RECORDS SHOWN Block Start
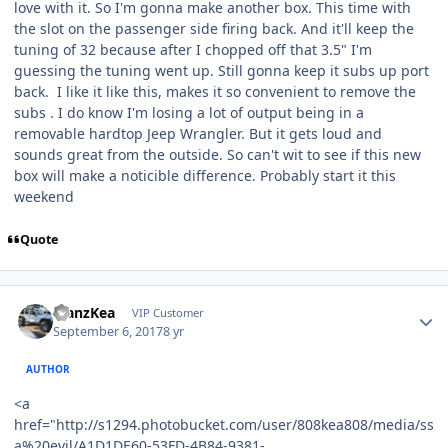
love with it. So I'm gonna make another box. This time with
the slot on the passenger side firing back. And it'll keep the
tuning of 32 because after I chopped off that 3.5" I'm
guessing the tuning went up. Still gonna keep it subs up port
back. I like it like this, makes it so convenient to remove the
subs . I do know I'm losing a lot of output being in a
removable hardtop Jeep Wrangler. But it gets loud and
sounds great from the outside. So can't wit to see if this new
box will make a noticible difference. Probably start it this
weekend
Quote
ManzKea
VIP Customer
September 6, 2017
8 yr
AUTHOR
<a
href="http://s1294.photobucket.com/user/808kea808/media/ss
a%20evil/A1D1DE60-53FD-4B84-9381-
RECORDS SHOWN Block End
**WHAT YOU NEED TO DO:** Exactly as they appear, please return only the lines from the first line of the records through the line containing "guessing the tuning", both included, leaving out all pictures.

**SOLUTION TO THE PROBLEM:**
love with it. So I'm gonna make another box. This time with
the slot on the passenger side firing back. And it'll keep the
tuning of 32 because after I chopped off that 3.5" I'm
guessing the tuning went up. Still gonna keep it subs up port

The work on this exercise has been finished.